In this blog, we look at how talent acquisition and employer branding teams can build a stronger business case for employer branding, from linking creative ideas to real business challenges, to setting up measurement early and presenting work that secures senior buy-in in a tougher climate.

How to build a business case for Employer Branding that gets buy-in

Across the board, we’re all being asked to do more with less. That means defending spend, proving impact, and building business cases that can sway three levels of approval.

Creativity is still your secret weapon. But commercial credibility is now your ticket to the table.

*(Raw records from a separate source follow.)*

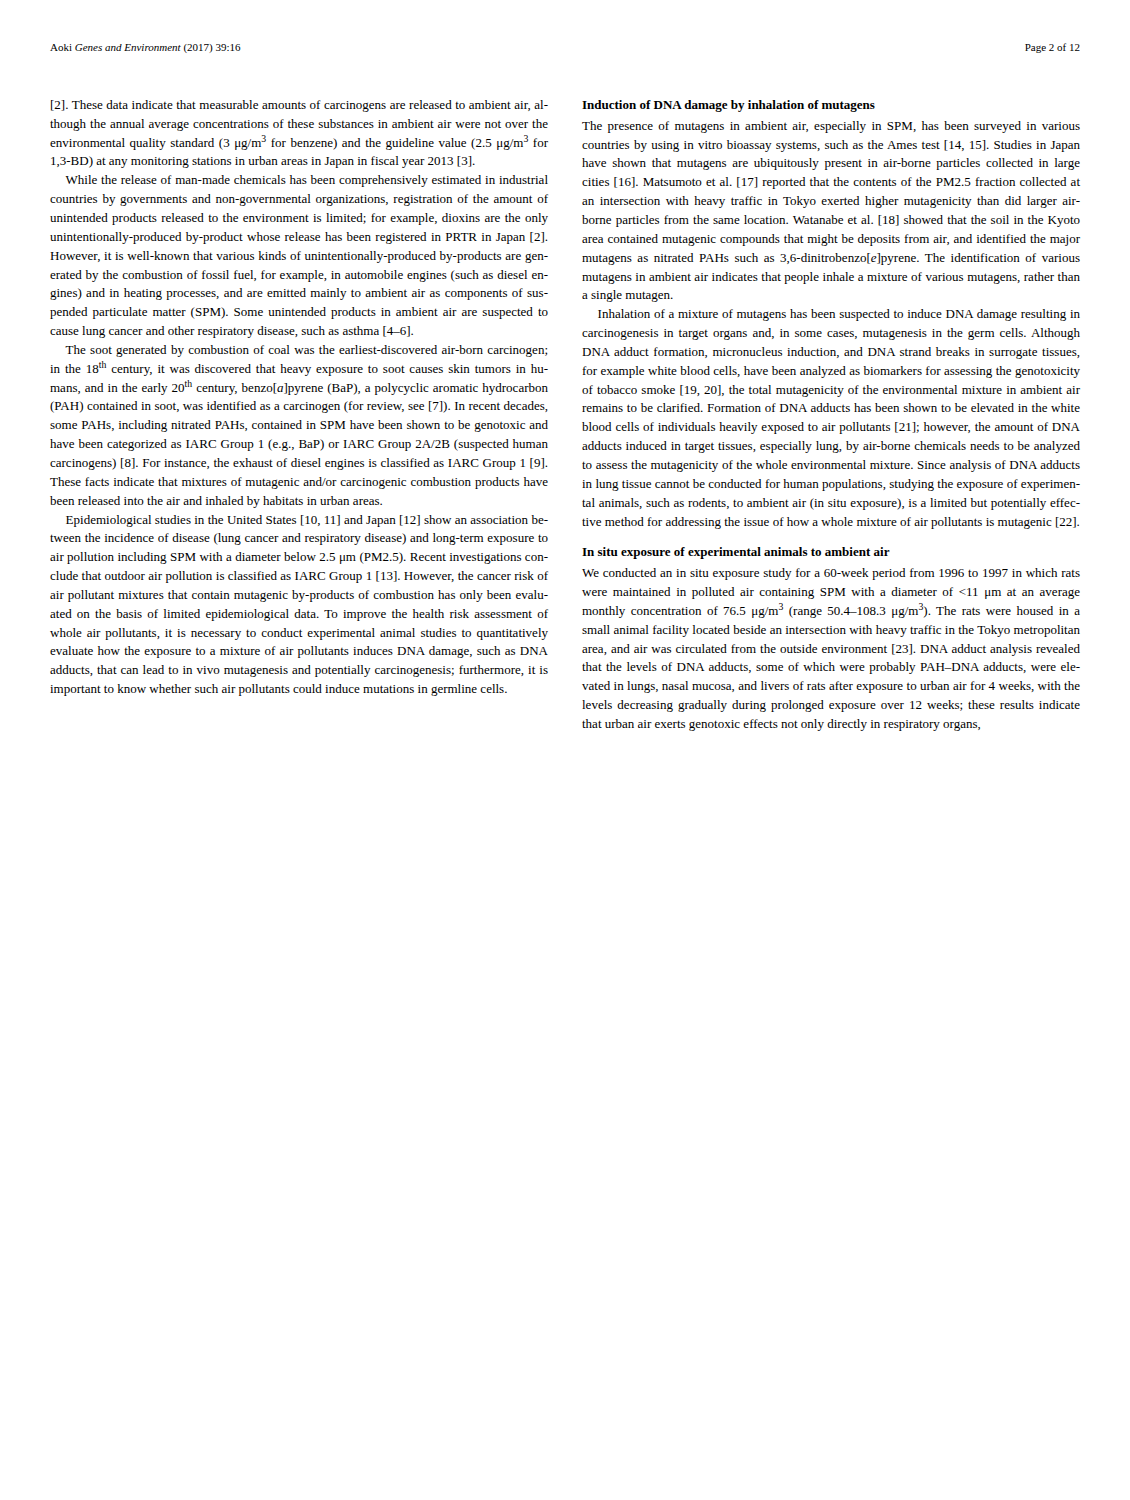Aoki Genes and Environment (2017) 39:16
Page 2 of 12
[2]. These data indicate that measurable amounts of carcinogens are released to ambient air, although the annual average concentrations of these substances in ambient air were not over the environmental quality standard (3 μg/m3 for benzene) and the guideline value (2.5 μg/m3 for 1,3-BD) at any monitoring stations in urban areas in Japan in fiscal year 2013 [3].
While the release of man-made chemicals has been comprehensively estimated in industrial countries by governments and non-governmental organizations, registration of the amount of unintended products released to the environment is limited; for example, dioxins are the only unintentionally-produced by-product whose release has been registered in PRTR in Japan [2]. However, it is well-known that various kinds of unintentionally-produced by-products are generated by the combustion of fossil fuel, for example, in automobile engines (such as diesel engines) and in heating processes, and are emitted mainly to ambient air as components of suspended particulate matter (SPM). Some unintended products in ambient air are suspected to cause lung cancer and other respiratory disease, such as asthma [4–6].
The soot generated by combustion of coal was the earliest-discovered air-born carcinogen; in the 18th century, it was discovered that heavy exposure to soot causes skin tumors in humans, and in the early 20th century, benzo[a]pyrene (BaP), a polycyclic aromatic hydrocarbon (PAH) contained in soot, was identified as a carcinogen (for review, see [7]). In recent decades, some PAHs, including nitrated PAHs, contained in SPM have been shown to be genotoxic and have been categorized as IARC Group 1 (e.g., BaP) or IARC Group 2A/2B (suspected human carcinogens) [8]. For instance, the exhaust of diesel engines is classified as IARC Group 1 [9]. These facts indicate that mixtures of mutagenic and/or carcinogenic combustion products have been released into the air and inhaled by habitats in urban areas.
Epidemiological studies in the United States [10, 11] and Japan [12] show an association between the incidence of disease (lung cancer and respiratory disease) and long-term exposure to air pollution including SPM with a diameter below 2.5 μm (PM2.5). Recent investigations conclude that outdoor air pollution is classified as IARC Group 1 [13]. However, the cancer risk of air pollutant mixtures that contain mutagenic by-products of combustion has only been evaluated on the basis of limited epidemiological data. To improve the health risk assessment of whole air pollutants, it is necessary to conduct experimental animal studies to quantitatively evaluate how the exposure to a mixture of air pollutants induces DNA damage, such as DNA adducts, that can lead to in vivo mutagenesis and potentially carcinogenesis; furthermore, it is important to know whether such air pollutants could induce mutations in germline cells.
Induction of DNA damage by inhalation of mutagens
The presence of mutagens in ambient air, especially in SPM, has been surveyed in various countries by using in vitro bioassay systems, such as the Ames test [14, 15]. Studies in Japan have shown that mutagens are ubiquitously present in air-borne particles collected in large cities [16]. Matsumoto et al. [17] reported that the contents of the PM2.5 fraction collected at an intersection with heavy traffic in Tokyo exerted higher mutagenicity than did larger air-borne particles from the same location. Watanabe et al. [18] showed that the soil in the Kyoto area contained mutagenic compounds that might be deposits from air, and identified the major mutagens as nitrated PAHs such as 3,6-dinitrobenzo[e]pyrene. The identification of various mutagens in ambient air indicates that people inhale a mixture of various mutagens, rather than a single mutagen.
Inhalation of a mixture of mutagens has been suspected to induce DNA damage resulting in carcinogenesis in target organs and, in some cases, mutagenesis in the germ cells. Although DNA adduct formation, micronucleus induction, and DNA strand breaks in surrogate tissues, for example white blood cells, have been analyzed as biomarkers for assessing the genotoxicity of tobacco smoke [19, 20], the total mutagenicity of the environmental mixture in ambient air remains to be clarified. Formation of DNA adducts has been shown to be elevated in the white blood cells of individuals heavily exposed to air pollutants [21]; however, the amount of DNA adducts induced in target tissues, especially lung, by air-borne chemicals needs to be analyzed to assess the mutagenicity of the whole environmental mixture. Since analysis of DNA adducts in lung tissue cannot be conducted for human populations, studying the exposure of experimental animals, such as rodents, to ambient air (in situ exposure), is a limited but potentially effective method for addressing the issue of how a whole mixture of air pollutants is mutagenic [22].
In situ exposure of experimental animals to ambient air
We conducted an in situ exposure study for a 60-week period from 1996 to 1997 in which rats were maintained in polluted air containing SPM with a diameter of <11 μm at an average monthly concentration of 76.5 μg/m3 (range 50.4–108.3 μg/m3). The rats were housed in a small animal facility located beside an intersection with heavy traffic in the Tokyo metropolitan area, and air was circulated from the outside environment [23]. DNA adduct analysis revealed that the levels of DNA adducts, some of which were probably PAH–DNA adducts, were elevated in lungs, nasal mucosa, and livers of rats after exposure to urban air for 4 weeks, with the levels decreasing gradually during prolonged exposure over 12 weeks; these results indicate that urban air exerts genotoxic effects not only directly in respiratory organs,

So whether you're pitching for employer brand budget, reporting back to your leaders at the top, or just trying to make your case for your employer brand in a tougher climate, here are three ways our clients are making it happen (and what you can steal from them). 

1. Solve a real business challenge

There’s a temptation to start with the shiny stuff.

But unless your work solves a real, critical problem for the business, it’ll never be seen as essential.

So ask yourself: 

“What’s hurting our business right now? A graduate pipeline problem? A spike in attrition? An awareness gap?”

Start there.

Employer branding is at its most powerful when it answers those kinds of questions with the right data to back it up. 

And more often than not, the best way to get momentum is by flipping the process. Start with a pilot campaign. Something tight, fast, and focused. Low budget, quick turnaround, measurable results. You’ll have a stronger case for doing more. If you’re starting from scratch, the results will be so much better than what you’re doing.

2. Start with measurement

Too often, measurement is an afterthought.

You run the project. It looks great. You hit “go live”… and then someone asks for the data. If you want to show impact, you need to find your benchmark before you start building anything.

Here are some of the metrics that usually show a powerful before and after if you’re launching a campaign:

  • Cost-per-click (CPC)

  • Cost-per-hire (CPH)

  • Application drop-off rates

  • Offer: acceptance rate

  • Retention and attrition trends

  • Brand sentiment or Glassdoor score changes

If you don’t gather benchmarks at the beginning, you’re left with guesswork at the end - someone will ask a pointed question in your wrap-up presentation, and your guesswork doesn’t get budget approval.

3. When you go to C-Suite, bring the good stuff

Creative execution matters.

The best strategy in the world won’t fly if the final output doesn’t impress the people holding the budget.

When it’s time to share your work with leadership, whether that’s to secure sign-off or show them what you’ve built, make it count.

  • Don’t bring them one singular piece of user-generated content

  • Don’t show them basic job descriptions

  • Don’t present data slides without a story or research

Instead, bring them a hero piece. Something that’s emotive. A film that showcases your culture at its best. Something that tells the story: this is what it means to work here.

Employer branding is a lever to solve some of your most business-critical talent and people problems.

To keep doing that and to keep doing it well, you need to start thinking like a strategist and a marketer. That means starting smaller, measuring smarter, and showing up with work that truly earns attention.

Keep it sharp, strategic, and make them feel something.